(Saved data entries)
################

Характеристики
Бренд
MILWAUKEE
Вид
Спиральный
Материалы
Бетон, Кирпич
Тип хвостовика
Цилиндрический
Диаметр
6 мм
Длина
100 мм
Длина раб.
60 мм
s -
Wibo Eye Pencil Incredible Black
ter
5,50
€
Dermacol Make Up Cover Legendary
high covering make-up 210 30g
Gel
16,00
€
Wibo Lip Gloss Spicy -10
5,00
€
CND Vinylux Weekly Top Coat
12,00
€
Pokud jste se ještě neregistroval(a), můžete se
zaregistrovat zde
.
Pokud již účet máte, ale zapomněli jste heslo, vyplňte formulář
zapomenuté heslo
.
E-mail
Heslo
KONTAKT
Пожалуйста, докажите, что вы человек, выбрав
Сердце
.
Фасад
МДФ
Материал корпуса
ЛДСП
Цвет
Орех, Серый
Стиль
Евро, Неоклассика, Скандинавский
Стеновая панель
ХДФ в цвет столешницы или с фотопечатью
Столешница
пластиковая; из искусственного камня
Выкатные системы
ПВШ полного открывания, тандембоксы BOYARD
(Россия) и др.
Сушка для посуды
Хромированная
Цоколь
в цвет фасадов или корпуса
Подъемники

################

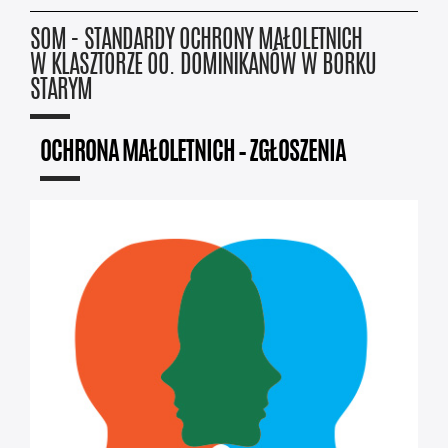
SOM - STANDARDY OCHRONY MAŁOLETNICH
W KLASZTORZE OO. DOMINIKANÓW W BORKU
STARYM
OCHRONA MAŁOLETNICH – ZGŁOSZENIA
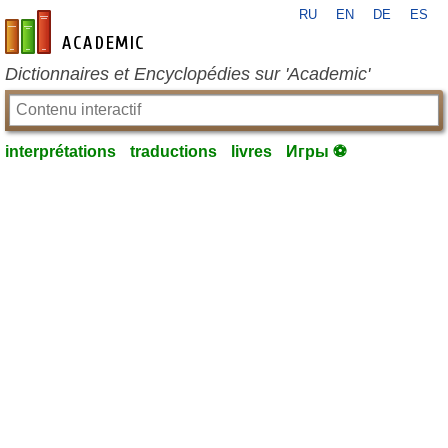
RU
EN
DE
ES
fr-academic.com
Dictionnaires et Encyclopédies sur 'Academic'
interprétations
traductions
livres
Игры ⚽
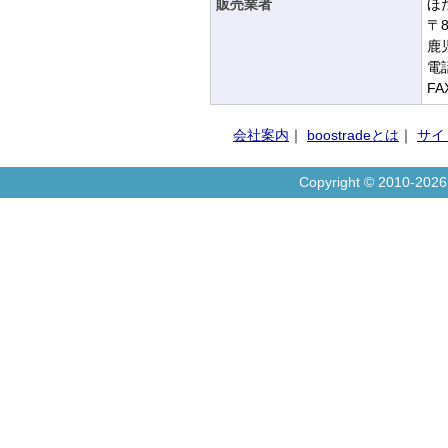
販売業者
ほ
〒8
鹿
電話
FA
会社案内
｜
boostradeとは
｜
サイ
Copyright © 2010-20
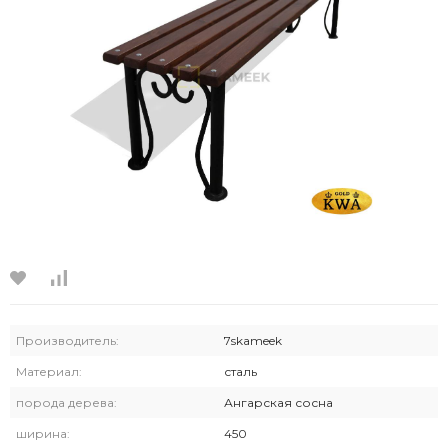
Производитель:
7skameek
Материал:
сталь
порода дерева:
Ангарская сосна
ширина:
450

################

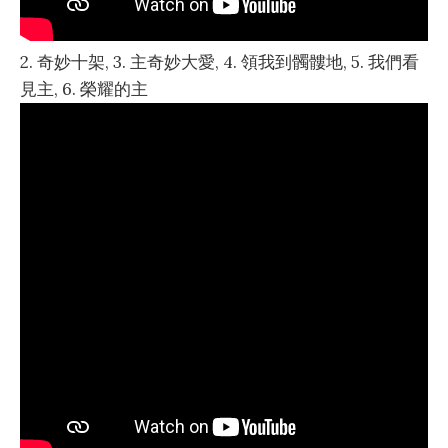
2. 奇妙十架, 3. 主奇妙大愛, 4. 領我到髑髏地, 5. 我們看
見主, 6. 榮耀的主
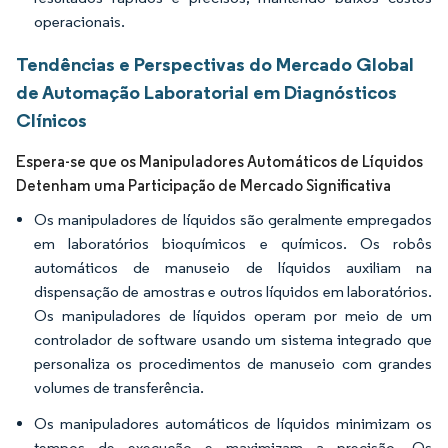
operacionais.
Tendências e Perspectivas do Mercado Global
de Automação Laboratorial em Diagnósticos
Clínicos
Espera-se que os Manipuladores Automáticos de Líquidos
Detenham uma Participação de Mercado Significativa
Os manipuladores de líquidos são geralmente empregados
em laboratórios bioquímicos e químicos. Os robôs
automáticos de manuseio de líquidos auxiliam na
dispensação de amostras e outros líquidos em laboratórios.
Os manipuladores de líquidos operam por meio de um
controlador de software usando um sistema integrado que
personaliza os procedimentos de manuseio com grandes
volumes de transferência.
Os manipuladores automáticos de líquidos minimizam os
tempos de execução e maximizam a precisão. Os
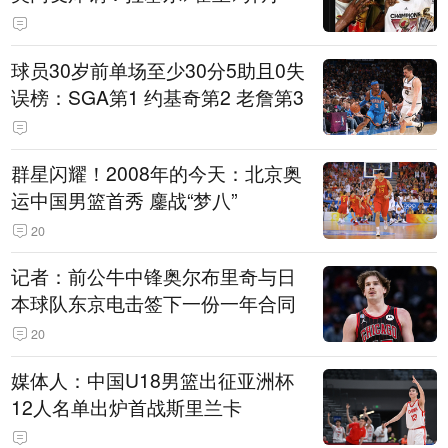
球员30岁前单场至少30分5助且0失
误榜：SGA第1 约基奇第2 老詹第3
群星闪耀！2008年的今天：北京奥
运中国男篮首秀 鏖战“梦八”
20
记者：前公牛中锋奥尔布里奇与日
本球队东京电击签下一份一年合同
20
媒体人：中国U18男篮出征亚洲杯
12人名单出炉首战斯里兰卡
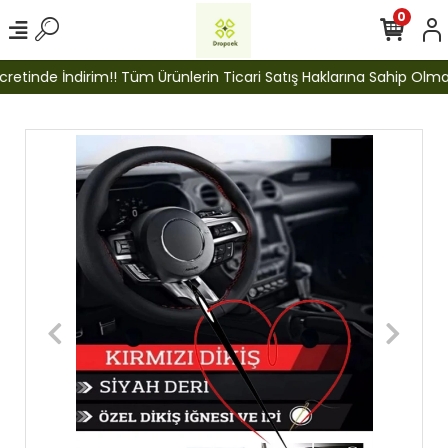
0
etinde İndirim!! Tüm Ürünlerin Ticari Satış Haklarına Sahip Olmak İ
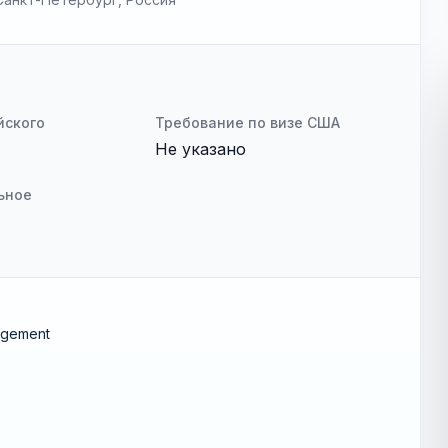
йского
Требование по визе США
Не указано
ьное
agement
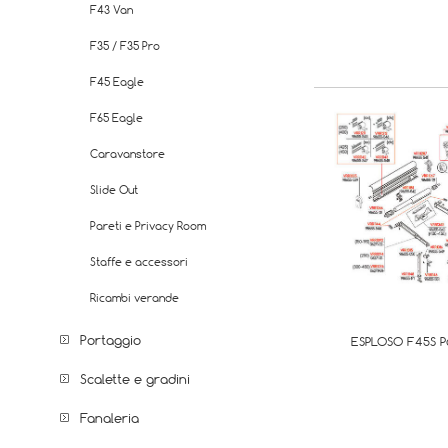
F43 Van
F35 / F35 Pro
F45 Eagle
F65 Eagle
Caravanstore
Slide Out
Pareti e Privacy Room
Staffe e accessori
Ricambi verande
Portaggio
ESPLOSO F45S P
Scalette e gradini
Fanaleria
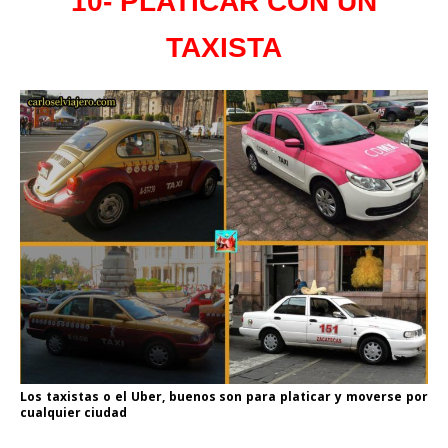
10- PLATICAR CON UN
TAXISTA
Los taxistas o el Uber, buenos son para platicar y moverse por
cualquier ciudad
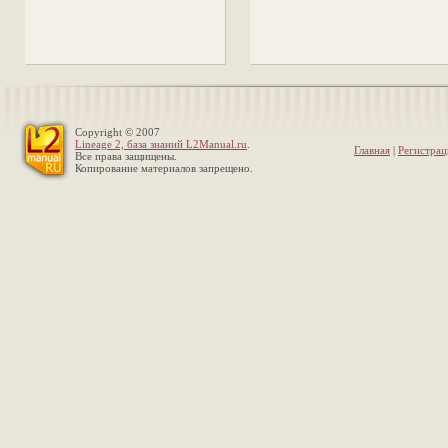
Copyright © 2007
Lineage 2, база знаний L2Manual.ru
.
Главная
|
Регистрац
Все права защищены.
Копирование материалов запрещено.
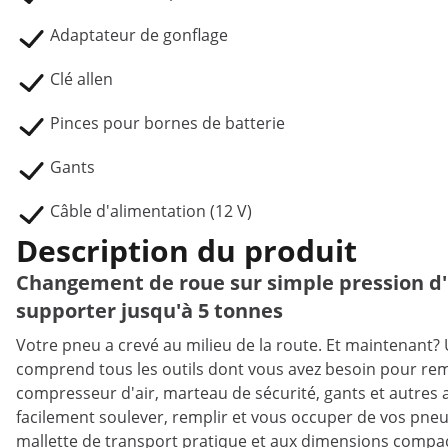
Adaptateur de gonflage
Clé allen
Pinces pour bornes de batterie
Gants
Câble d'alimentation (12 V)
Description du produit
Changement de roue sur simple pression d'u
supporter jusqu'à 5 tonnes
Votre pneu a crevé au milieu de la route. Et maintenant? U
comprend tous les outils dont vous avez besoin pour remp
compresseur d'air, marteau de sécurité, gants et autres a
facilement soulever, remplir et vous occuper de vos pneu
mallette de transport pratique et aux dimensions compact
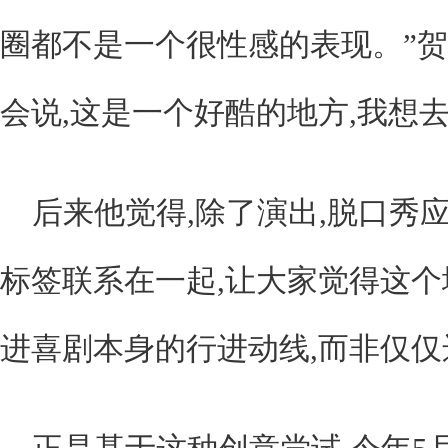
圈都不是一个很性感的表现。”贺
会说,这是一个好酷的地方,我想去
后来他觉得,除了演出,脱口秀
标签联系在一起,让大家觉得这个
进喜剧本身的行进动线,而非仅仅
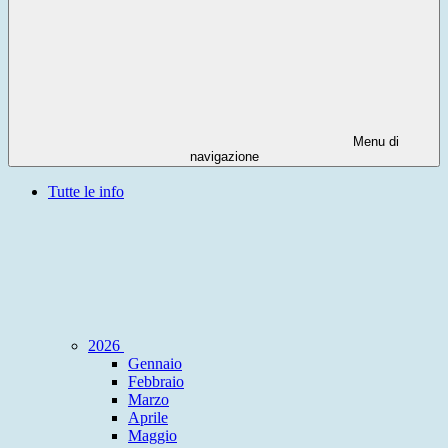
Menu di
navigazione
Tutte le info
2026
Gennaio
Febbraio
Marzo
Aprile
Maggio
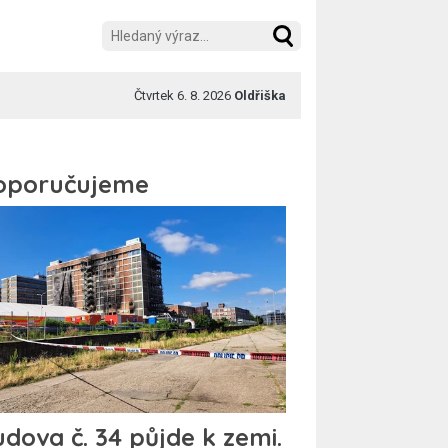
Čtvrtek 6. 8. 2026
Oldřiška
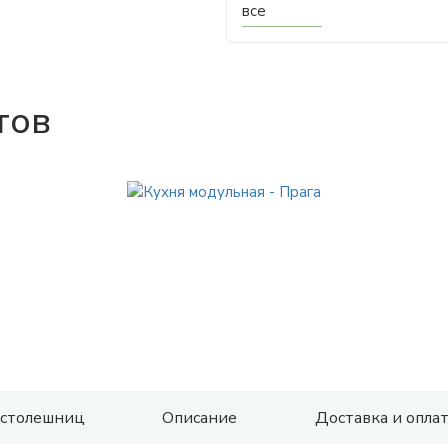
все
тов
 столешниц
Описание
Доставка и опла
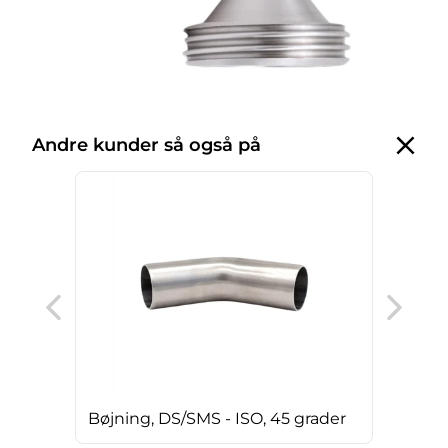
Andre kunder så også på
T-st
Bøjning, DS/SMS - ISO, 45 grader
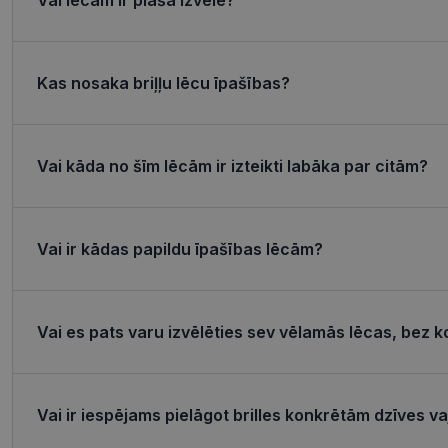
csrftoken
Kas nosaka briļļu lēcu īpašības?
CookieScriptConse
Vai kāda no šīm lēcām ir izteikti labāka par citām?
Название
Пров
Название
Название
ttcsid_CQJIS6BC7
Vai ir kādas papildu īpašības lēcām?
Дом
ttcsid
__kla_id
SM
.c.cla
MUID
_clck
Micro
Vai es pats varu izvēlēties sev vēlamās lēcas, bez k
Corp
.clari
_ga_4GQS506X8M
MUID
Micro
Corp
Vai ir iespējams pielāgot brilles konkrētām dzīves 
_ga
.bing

################

Problem description
Could you write out, line for line, everything in the data above from the line containing "Copyright © 2007" down to the line containing "Bøjning, DS/SMS - ISO, 45 grader", with both of those lines included? Leave the pictures out of your answer.

Exercise output
Copyright © 2007
Lineage 2, база знаний L2Manual.ru
.
Главная
|
Регистрац
Все права защищены.
Копирование материалов запрещено.
Adaptateur de gonflage
Clé allen
Pinces pour bornes de batterie
Gants
Câble d'alimentation (12 V)
Description du produit
Changement de roue sur simple pression d'u
supporter jusqu'à 5 tonnes
Votre pneu a crevé au milieu de la route. Et maintenant? U
comprend tous les outils dont vous avez besoin pour remp
compresseur d'air, marteau de sécurité, gants et autres a
facilement soulever, remplir et vous occuper de vos pneu
mallette de transport pratique et aux dimensions compact
圈都不是一个很性感的表现。”贺
会说,这是一个好酷的地方,我想去
后来他觉得,除了演出,脱口秀
标签联系在一起,让大家觉得这个
进喜剧本身的行进动线,而非仅仅
Menu di
navigazione
Tutte le info
2026
Gennaio
Febbraio
Marzo
Aprile
Maggio
Čtvrtek 6. 8. 2026
Oldřiška
все
тов
 столешниц
Описание
Доставка и опла
Andre kunder så også på
T-st
Bøjning, DS/SMS - ISO, 45 grader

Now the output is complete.